Tether and Bitcoin… Together Again

A stable currency is a digital currency that’s not subjected to the same volatility and speculative nature that one often sees with more mainstream cryptos, such as bitcoin and Ethereum. What makes them stable is that they are often supported by various forms of collateral, whether they be gold (or other precious metals) or fiat currencies like USD, the yen, or the yuan. Thus, they tend to retain their dollar pegs and don’t go crashing into oblivion like so many other assets have done in the past. One unit of a stable currency is often worth $1.

There are many kinds of stable coins out there, and Tether is arguably one of the biggest and most well-known. The goal amongst company members is to “diversify” reserves backing the token. The currency has been on a serious bull run since the early portion of the year, accumulating a net profit of close to $1.5 billion last March. It is also said that Tether reserves are near $2.5 billion.

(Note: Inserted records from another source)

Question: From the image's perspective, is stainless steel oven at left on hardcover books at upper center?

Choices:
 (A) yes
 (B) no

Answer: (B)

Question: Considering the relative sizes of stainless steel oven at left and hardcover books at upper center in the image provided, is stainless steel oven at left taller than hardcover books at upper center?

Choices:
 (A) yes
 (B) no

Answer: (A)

Tether CTO Paolo Ardoino explained in a statement:

The decision to invest in bitcoin, the world’s first and largest cryptocurrency, is underpinned by its strength and potential as an investment asset. Bitcoin has continually proven its resilience and has emerged as a long-term store of value with substantial growth potential. Its limited supply, decentralized nature, and widespread adoption have positioned bitcoin as a favored choice among institutional and retail investors alike.

This would all be fine and dandy except back in 2019, Texas professor John Griffin unveiled a report that explained the full bull run of 2017 and the subsequent bear run in 2018 that occurred for the crypto industry. The report alleges that many Tether holders used their units to purchase BTC, thus tying the stable currency to the asset and keeping it afloat. This is what ultimately helped BTC reach $20K (it’s then all-time high) in the year 2017, though it also contributed greatly to the crash that followed the next year.

Could This Be Problematic?

While the circumstances are somewhat different this time around, the situation is virtually the same in that Tether and bitcoin are being tied together. Last time, Tether was supporting bitcoin. This time, bitcoin is supporting Tether. Could the reversal of the roles inherently cause bitcoin to fall again like it did five years ago? It’s a scary thought for many.

Previously, Tether held many of its reserves in commercial paper, which wasn’t considered safe, though it wound down its holdings to zero last February.